Akim Khalilov
Akim Khalilov

Reputation: 1039

How to separate levels of abstractions w/ Interfaces?

I'm automation the warehouse and I'm trying to create the domain model for next task:

A warehouse has a lot of products. Products can be either liquid, or grocery, or piece by piece. There are two packing lines in the warehouse to pack either liquid products or all other products. Piece by piece products does not require packing.

Here are my models:

enum ProductType
{
    Liquid,
    Grossery
}

interface IProduct
{
    ProductType ProductType { get; }
}

interface IPackedProduct : IProduct
{
    bool IsPacked { get; }
}

interface ILiquidProduct : IProduct
{

}

interface IGrosseryProduct : IProduct
{

}

interface IPackingLine
{
    IPackedProduct Pack(IProduct product);
}

interface IGrosseryPackingLine : IPackingLine
{
    IPackedProduct Pack(IGrosseryProduct p);
}

class ProductPackingLine : IPackingLine
{
    public IPackedProduct Pack(IProduct product)
    {
        Console.WriteLine("Packing {0} default packing line", product);
        return new PackedProduct(product);
    }
}

class LiquidsPackingLine : IPackingLine
{
    public IPackedProduct Pack(ILiquidProduct product) // I want this <=======================
    {
        Console.WriteLine("Packing {0} by liquid packing line", product);
        return new PackedProduct(product);
    }
}

class GrosseryPackingLine : IPackingLine
{
    public IPackedProduct Pack(IProduct product)
    {
        Console.WriteLine("Packing {0} by grossery packing line", product);
        return new PackedProduct(product);
    }
}

I'm using it like this:

IProduct milk = new LiquidProduct(ProductType.Liquid);
IProduct pasta = new GrosseryProduct(ProductType.Grossery);

var packer = new PackingManager();

IPackedProduct packedMilk = packer.Pack(milk);
IPackedProduct packedPasta = packer.Pack(pasta);

Here is the PackingManager

class PackingManager
{
    public IPackedProduct Pack(IProduct product)
    {
        IPackingLine pl = GetPackingLineByProduct(product);

        return pl.Pack(product);
    }

    private IPackingLine GetPackingLineByProduct(IProduct product)
    {
        switch (product.ProductType)
        {
            case ProductType.Liquid:
                return new LiquidsPackingLine();

            case ProductType.Grossery:
                return new GrosseryPackingLine();

            default:
                throw new InvalidOperationException();
        }
    }
}

The problem is that if I'll use IPackingLine.Pack(IProduct p) I can pass an object of ILiquidProduct by mistake to a wrong packing line.

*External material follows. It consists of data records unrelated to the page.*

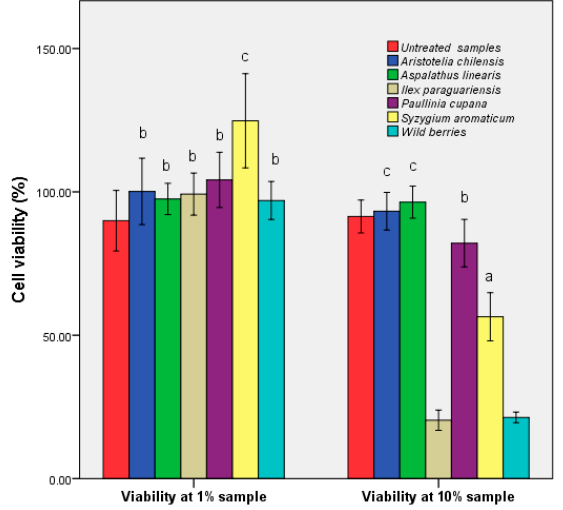
Figure 7. Evaluation of the HCT-8 cell viability via MTT assay in the presence of hydroalcoholic extracts. Different letters represent significant statistical differences (untreated sample vs. samples; p ≤ 0.05), n = 3; untreated sample was used as control.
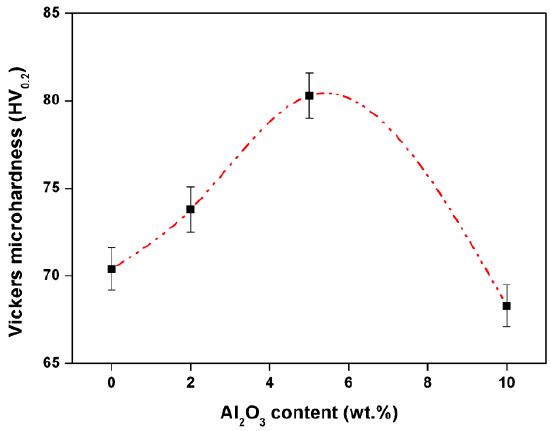
Figure 4. Vickers hardness measurements of Al-12Si/Al 2 O 3 nanocomposites produced by the hot extrusion method.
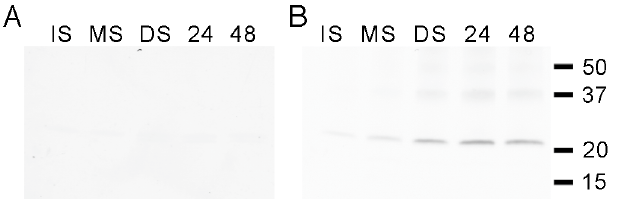
Figure 6. Seed membrane fractions immunoprecipitated with phosphotyrosine antisera, then fractionated by SDS-PAGE and co-labeled with either ( A ) aTIPnt13C antisera against PvTIP3;1 or ( B ) bTIPnt15C antisera against PvTIP3;2. Blot lanes: IS, immature seed; MS, mature seed; DS, dry seed; 24, seed imbibed for 24 h; 48, seed imbibed for 48 h. Position of molecular weight markers (kDa) indicated on right.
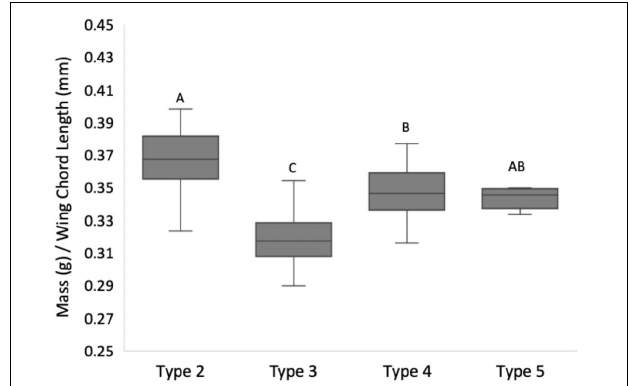
FIGURE 4 | Wing loading in red crossbill ecotypes 2, 3, 4, and 5. The mass to wing chord length quotient in lean red crossbills was lowest in type 3 and highest in type 2. Box plots show inter-quartile range and median lines, whiskers give 95% CI. Box plots with different letters are significantly different based on Tukey comparisons of means ( P < 0.0001). Sample sizes are 34 type 2, 96 type 3, 51 type 4, and 9 type 5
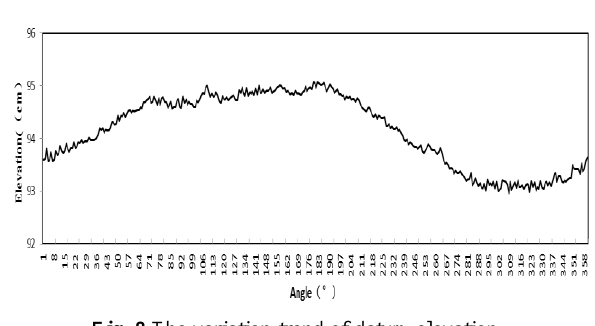
Fig. 8 The variation trend of datum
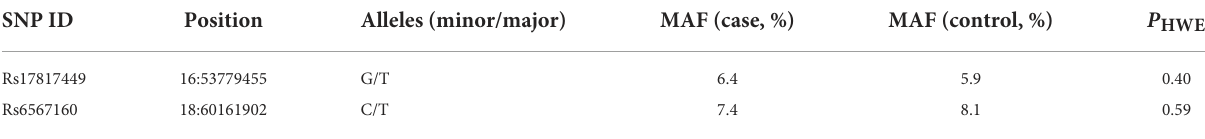
TABLE 2 Allele distributions of rs17817449 and rs6567160 ( n = 296).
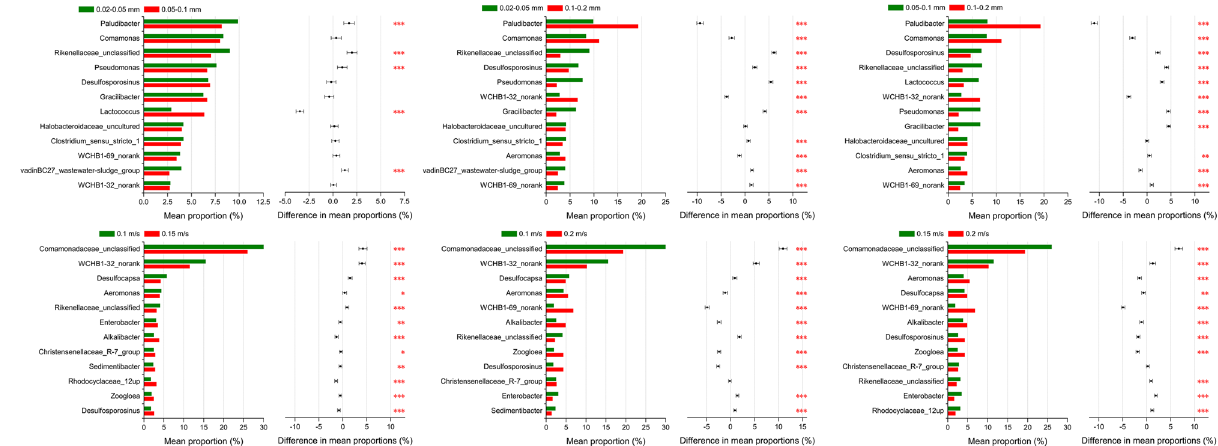
Figure 5. Chi-square test of the species abundance at the genus-level for sediments under different experimental conditions (0.01 < * p ≤ 0.05; 0.001 < ** p ≤ 0.01; *** p ≤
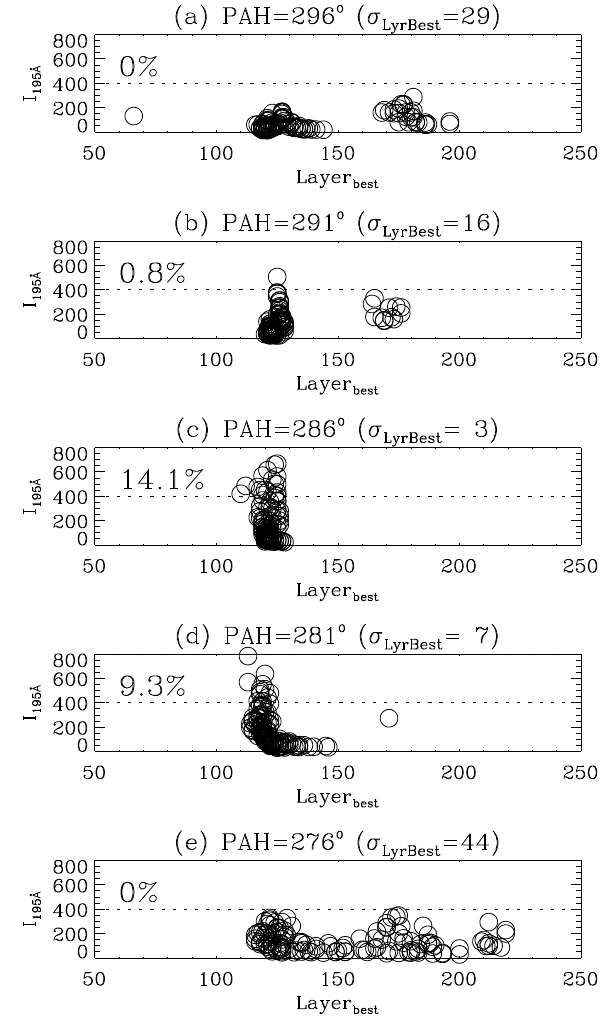
Fig. 5. Relation between layer best (IR emission sources locations by Liu and Lin’s method; with open circles) and the corresponding EUV brightness at limb. It can be concluded that, for one coronal region, the larger the percentage of bright EUV points ( I > 0 . 5 I max ) it has, the more compact the distribution of the IR emission sources appears (parameterized by σ LyrBest ).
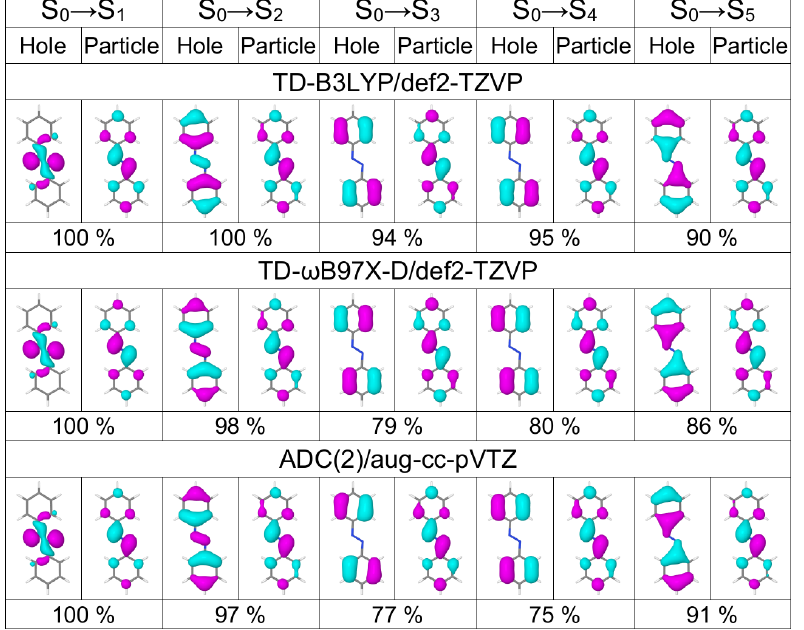
Figure 1. Dominant natural transiion orbital pairs for the lowest five transitions of the azobenezene monomer calculated at the TD-B3LYP/def2-TZVP ( top row ), TD- ω B97X-D/def2-TZVP ( middle row ), and ADC(2)/aug-cc-pVTZ ( bottom row ) levels of theory. Percentage shows the contribution of a given hole–particle pair to a transition. The monomer geometry is optimized at the B3LYP/def2- TZVP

But I need all my packing lines to implement IPackingLine to be able to use them in a more common way.

How to avoid that?

Upvotes: 0

Views: 74

Answers (1)

plalx
plalx

Reputation: 43718

I think there are 3 main ways to solve your problem:

  1. Work with IProduct everywhere and drop compile-time type safety in favor of runtime checks. If you go down that road then you should at least make it explicit that an IPackingLine may reject to pack a product.

    E.g.

    public interface IPackingLine {
        IPackedProduct pack(IProduct product);
        bool canPack(IProduct);
    }
    
  2. Use some kind of double-dispatch (the dynamic keyword with overloaded methods makes this easier in C#):

       public interface IPacker {
           IPackedProduct pack(IProduct product);
           IPackedProduct packLiquid(ILiquidProduct product);
           IPackedProduct packGrossery(IGrosseryProduct product);
       }
    
       public interface IProduct {
           IPackedProduct packWith(IPacker packer)
       }
    
       class LiquidProduct implements IProduct {
           IPackedProduct packWith(IPacker packer) {
               return packer.packLiquid(this);
           }
       }
    
       //...
    
  3. If possible, introduce new abstractions that would allow a packing line to treat any kind of product the same way. For instance, imagine you had to build an application that paints squares and triangles. You could have a specialized painter for each, but you could also have a single painter that works with abstract shapes. E.g. painter.paint(triangle.getShape()).